Actually, if i got a third stick it automatically disables the dual channel. I'm just wondering which would give me more bang for my buck.
 
Do not get 3 sticks of 512mb because:
1) no dual channel.
some systems thrive on it and need it for top performance (P4) while it offers others a nice boost (Athlon)
2) more than 4 banks of ram will slow your system down (2x512=4banks)
Link
 
I read that if you have two of the exact same types of ram, same speeds and company, you can effectively make them dual channeled, is this true?
 
I believe so, I discovered Dual-Channel by accident when I took out a faulty stick of samsung RAM, leaving two identical PC2700 TwinMOS sticks there.
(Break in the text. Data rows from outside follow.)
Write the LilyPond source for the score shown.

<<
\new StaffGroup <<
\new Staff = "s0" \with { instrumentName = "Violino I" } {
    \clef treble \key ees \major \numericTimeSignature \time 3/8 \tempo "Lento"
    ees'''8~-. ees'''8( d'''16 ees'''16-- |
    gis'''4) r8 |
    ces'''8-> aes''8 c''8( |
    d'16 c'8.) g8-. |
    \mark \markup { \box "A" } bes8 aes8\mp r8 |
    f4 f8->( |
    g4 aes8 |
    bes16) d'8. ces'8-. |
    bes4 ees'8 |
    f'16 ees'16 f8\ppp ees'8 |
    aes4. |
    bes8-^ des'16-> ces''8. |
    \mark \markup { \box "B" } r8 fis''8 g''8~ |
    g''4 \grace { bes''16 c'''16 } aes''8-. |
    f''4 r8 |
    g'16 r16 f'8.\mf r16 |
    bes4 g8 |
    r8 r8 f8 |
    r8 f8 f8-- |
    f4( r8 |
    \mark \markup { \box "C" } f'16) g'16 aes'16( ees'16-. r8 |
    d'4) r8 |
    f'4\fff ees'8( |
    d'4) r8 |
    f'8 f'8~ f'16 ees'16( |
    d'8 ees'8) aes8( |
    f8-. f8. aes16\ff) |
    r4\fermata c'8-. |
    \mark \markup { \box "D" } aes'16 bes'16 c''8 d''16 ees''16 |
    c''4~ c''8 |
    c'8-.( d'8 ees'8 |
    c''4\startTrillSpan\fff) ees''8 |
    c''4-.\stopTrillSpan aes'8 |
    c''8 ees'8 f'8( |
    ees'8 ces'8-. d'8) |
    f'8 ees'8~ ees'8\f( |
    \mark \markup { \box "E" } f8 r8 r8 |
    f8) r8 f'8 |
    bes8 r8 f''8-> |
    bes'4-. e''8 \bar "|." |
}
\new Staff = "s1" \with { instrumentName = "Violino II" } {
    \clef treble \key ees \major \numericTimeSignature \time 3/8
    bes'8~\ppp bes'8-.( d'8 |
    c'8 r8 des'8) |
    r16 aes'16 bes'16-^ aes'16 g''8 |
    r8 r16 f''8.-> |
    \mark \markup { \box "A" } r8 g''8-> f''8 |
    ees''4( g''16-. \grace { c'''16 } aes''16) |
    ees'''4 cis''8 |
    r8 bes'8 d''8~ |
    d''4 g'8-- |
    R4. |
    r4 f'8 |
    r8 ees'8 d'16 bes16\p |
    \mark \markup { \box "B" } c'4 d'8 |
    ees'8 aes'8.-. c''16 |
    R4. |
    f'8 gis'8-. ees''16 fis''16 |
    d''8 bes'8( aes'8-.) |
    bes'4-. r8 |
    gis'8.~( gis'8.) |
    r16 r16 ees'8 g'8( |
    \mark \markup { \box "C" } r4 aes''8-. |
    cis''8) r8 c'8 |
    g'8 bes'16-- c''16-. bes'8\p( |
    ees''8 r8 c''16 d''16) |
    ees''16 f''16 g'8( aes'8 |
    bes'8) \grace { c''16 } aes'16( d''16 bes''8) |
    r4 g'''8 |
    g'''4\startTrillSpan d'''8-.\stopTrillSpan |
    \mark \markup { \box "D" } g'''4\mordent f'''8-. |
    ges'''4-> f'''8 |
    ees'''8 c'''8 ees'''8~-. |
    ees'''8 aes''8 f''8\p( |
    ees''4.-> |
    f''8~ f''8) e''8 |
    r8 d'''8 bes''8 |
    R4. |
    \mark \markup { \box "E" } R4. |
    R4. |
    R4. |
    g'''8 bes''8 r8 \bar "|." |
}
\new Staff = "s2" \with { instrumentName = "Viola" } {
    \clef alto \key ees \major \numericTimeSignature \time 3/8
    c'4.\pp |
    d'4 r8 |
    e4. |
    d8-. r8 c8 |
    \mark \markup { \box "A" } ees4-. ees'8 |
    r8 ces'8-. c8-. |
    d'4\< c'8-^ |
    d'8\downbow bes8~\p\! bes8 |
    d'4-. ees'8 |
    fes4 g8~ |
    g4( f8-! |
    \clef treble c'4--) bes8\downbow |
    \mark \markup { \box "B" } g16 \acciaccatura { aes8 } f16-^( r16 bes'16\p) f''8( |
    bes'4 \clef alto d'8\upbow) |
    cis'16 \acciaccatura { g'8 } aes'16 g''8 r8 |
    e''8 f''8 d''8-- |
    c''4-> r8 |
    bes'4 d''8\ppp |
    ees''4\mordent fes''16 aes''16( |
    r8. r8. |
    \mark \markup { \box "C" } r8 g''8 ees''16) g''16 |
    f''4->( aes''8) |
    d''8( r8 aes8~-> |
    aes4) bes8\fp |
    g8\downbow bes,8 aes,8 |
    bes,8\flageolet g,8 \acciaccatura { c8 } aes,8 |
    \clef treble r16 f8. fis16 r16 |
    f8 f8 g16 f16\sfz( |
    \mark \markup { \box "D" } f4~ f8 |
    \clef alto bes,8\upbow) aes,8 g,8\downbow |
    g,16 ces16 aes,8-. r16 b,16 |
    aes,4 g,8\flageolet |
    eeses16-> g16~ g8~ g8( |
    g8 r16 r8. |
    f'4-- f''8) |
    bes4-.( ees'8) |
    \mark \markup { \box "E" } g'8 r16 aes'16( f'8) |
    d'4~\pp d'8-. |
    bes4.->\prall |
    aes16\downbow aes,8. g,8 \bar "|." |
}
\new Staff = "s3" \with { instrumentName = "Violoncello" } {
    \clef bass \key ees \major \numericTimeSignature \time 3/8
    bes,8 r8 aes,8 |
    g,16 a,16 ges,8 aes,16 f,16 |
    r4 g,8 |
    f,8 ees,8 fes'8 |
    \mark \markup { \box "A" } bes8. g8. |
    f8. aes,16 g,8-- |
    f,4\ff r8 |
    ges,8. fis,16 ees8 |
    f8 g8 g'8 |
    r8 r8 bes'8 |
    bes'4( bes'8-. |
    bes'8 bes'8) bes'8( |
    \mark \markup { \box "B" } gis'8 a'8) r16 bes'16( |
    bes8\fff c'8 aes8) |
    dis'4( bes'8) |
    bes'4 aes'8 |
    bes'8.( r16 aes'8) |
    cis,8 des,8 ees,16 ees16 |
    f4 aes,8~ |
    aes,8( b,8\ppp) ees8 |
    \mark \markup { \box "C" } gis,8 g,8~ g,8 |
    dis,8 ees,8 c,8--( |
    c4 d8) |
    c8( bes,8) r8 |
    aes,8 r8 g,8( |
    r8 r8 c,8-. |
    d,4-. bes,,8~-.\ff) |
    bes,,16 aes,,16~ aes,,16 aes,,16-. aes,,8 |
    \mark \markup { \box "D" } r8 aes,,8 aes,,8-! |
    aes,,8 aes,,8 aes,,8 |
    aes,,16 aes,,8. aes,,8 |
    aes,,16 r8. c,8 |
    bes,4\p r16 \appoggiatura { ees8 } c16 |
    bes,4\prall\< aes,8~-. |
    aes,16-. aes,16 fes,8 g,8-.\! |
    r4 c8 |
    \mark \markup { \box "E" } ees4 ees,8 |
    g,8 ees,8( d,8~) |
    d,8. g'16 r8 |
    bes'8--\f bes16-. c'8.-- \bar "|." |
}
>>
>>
Sure I only have 1Gig now, but it's not like I needed the other 0.5 anyway...
 
ok i have a question asus......are they saying on that link that having 2 pairs of dual channel might be slower than one?

btw my specs for the rest are:
Asus P4P800 Deluxe Mobo
P4 2.6c HT
9800pro 128mb
Western Digital 10000 rpm 36gig SATA

i just have to pick up the hard drive and the ram and i'm done

RandomPing -yes that is true.
 
More than 4 banks period. Banks are not physical sticks of memory but how the memory is grouped on a or across multiple chips.

Long ago when RAM sticks came in very small sizes, there may only be half a bank on a stick and there may have been up to 4 sticks in a PC just to get a bank of ram (need at least 1 bank to run a PC).
Today, a 512mb stick has 2 banks. Go figure.

Doesn't matter if it's dual channel or not for the latency issue on P4s and speed issue on Athlon XP/64's unless they use buffered memory (Opteron/A64 FX 51/Xeons).